La capolista a Genova con Conte che pensa di far riposare bomber Lukaku. La Juve contro la Spal con Matuidi terzino
MILANO. Eliminare gli alti e bassi. Antonio Conte, alla vigilia della partita di oggi pomeriggio (ore 18) contro la Sampdoria fanalino di coda, individua il peggior nemico dell'Inter: se stessa. «Dobbiamo continuare con la stessa voglia delle altre partite. La continuità di risultati», spiega Conte, «è importante ma se si vuole essere protagonisti bisogna eliminare gli alti e bassi. Quali sono? Basta guardare nello storico degli ultimi nove anni dell'Inter. Non sono il primo a vincere cinque partite, questo gruppo due anni fa era in testa alla classifica a dicembre, non a settembre. Per poi raggiungere la Champions vincendo all'ultima giornata con la Lazio. C'è uno storico e questo storico deve farci alzare le antenne e tirare fuori le unghie. I cavalli buoni si vedono alla fine». Basta cali di tensione, l'Inter ha spesso staccato la spina nel girone di ritorno, buttando al vento quanto di buono fatto nella prima parte di campionato. Le parole d'ordine ad Appiano sono solidità e stabilità.

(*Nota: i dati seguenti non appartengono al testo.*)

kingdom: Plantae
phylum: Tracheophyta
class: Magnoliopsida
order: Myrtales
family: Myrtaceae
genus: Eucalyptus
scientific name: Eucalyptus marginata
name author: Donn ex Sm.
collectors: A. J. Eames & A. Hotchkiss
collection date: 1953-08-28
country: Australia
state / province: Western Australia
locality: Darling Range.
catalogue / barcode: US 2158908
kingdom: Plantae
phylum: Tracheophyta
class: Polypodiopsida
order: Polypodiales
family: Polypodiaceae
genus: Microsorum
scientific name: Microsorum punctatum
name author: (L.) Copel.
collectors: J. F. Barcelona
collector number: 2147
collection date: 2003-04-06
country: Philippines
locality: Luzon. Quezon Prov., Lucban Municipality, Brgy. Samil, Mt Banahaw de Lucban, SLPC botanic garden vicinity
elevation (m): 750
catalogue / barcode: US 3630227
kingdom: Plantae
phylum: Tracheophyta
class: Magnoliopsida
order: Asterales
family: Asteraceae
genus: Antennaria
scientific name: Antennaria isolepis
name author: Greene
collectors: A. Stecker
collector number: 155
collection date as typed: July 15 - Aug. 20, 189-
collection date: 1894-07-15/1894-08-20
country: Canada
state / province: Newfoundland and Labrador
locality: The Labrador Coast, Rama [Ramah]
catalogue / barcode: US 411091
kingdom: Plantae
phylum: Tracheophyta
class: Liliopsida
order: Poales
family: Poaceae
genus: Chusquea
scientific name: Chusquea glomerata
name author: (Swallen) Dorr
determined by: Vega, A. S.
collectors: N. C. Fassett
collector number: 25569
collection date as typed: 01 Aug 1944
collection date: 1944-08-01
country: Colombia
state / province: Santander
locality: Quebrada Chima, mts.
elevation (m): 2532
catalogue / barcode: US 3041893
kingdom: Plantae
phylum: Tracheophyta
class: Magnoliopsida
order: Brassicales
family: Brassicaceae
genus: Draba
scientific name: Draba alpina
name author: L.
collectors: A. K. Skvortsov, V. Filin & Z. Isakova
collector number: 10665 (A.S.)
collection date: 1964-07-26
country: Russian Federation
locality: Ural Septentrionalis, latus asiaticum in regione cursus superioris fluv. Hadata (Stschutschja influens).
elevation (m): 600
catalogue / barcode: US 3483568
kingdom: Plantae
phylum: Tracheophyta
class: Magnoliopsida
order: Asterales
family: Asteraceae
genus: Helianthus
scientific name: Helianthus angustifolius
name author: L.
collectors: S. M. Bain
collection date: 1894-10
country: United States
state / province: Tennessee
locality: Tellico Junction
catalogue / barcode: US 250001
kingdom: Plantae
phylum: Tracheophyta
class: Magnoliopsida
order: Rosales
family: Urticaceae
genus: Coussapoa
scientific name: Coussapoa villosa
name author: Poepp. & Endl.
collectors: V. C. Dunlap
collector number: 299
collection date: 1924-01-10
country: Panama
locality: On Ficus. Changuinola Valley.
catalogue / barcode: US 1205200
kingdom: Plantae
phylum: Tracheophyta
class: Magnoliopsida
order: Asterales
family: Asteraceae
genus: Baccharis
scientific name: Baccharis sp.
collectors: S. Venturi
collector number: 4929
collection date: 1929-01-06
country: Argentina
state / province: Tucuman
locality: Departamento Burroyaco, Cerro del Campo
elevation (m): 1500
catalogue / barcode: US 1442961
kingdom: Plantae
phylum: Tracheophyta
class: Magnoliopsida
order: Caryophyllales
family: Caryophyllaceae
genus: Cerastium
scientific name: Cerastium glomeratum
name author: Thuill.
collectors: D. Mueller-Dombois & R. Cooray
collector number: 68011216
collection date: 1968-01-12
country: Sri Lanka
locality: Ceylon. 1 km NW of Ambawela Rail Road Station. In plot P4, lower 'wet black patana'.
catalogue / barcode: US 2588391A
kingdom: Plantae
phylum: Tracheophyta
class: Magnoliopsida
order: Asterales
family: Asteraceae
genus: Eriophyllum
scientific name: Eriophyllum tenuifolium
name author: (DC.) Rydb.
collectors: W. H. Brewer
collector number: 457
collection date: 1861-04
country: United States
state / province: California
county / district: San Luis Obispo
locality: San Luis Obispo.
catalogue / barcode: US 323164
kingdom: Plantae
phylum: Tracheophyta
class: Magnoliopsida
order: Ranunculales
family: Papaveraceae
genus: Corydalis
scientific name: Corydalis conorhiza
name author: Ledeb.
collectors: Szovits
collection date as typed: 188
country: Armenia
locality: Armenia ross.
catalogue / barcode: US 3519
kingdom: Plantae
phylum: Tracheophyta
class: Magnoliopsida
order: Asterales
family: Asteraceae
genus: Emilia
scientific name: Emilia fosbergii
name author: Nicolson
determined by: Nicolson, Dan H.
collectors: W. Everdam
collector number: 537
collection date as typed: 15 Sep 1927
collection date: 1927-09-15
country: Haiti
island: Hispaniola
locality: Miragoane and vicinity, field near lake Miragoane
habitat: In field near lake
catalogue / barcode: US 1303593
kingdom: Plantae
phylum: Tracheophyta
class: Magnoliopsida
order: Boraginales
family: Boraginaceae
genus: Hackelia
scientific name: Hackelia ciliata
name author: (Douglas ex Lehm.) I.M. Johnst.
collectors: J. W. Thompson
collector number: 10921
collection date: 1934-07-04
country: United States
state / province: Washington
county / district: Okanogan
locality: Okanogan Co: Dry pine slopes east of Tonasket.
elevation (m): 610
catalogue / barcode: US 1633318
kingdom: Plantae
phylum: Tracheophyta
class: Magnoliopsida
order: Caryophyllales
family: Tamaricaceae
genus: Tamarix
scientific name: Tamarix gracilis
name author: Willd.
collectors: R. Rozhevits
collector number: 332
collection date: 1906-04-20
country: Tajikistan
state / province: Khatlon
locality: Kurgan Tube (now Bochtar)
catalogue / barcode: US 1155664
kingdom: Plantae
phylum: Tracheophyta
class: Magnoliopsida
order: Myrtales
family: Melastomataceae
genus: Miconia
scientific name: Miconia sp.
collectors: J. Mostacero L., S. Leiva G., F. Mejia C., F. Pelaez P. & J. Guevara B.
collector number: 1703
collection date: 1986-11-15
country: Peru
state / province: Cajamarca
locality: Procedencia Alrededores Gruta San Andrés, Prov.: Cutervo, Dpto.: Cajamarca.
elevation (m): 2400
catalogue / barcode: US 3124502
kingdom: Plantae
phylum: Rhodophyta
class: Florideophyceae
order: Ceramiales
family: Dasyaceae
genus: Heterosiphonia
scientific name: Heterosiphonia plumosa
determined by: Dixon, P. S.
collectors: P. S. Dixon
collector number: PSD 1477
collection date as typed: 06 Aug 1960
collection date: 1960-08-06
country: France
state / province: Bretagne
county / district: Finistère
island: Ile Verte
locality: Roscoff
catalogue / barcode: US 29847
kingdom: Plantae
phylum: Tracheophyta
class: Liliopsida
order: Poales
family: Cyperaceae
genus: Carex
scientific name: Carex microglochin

Il primo posto in classifica saldamente in mano da cinque partite, tutte vinte, con un solo gol subito, fa subito parlare di scudetto con un parallelismo alla sua prima Juventus, ereditata da un settimo posto. «Non siamo tra i favoriti, Juventus e Napoli sono davanti a noi», spiega, «in maniera importante. La qualità del campionato si è alzata. La Lazio è una squadra forte e può lottare per stare tra le prime quattro. Il Milan è in un momento così ma ha buoni giocatori, buon allenatore e società forte». Per Conte ci sarà da lottare fino alla fine, come fece in bianconero ma senza paragoni: «I parallelismi sono difficili, sono situazioni diverse. Fummo bravi a vincere da imbattuti pareggiandone tante ma le difficoltà le trovammo».
Conte dovrà misurare le energie della squadra, perché la Samp è una prova della maturità in vista di Barcellona e Juventus. Quindi si cambierà in difesa, concedendo una partita di riposo a Godin (pronto Bastoni). Potrebbe tornare Candreva dopo due panchine consecutive e non è escluso che Lukaku ceda il posto per la prima volta in questa stagione a Sanchez. «Se Lukaku gioca? È un giocatore che fa parte della rosa», risponde criptico Conte. «Giocare a Marassi è sempre un'insidia. La Samp è una buona squadra con un bravo tecnico»
LE FORMAZIONI
SAMPDORIA (3-4-1-2): 1 Audero, 24 Bereszynski, 5 Chabot, 15 Colley, 12 Depaoli, 4 Vieira, 6 Ekdal, 29 Murru, 10 Rigoni, 17 Caprari, 27 Quagliarella. Allenatore: Di Francesco.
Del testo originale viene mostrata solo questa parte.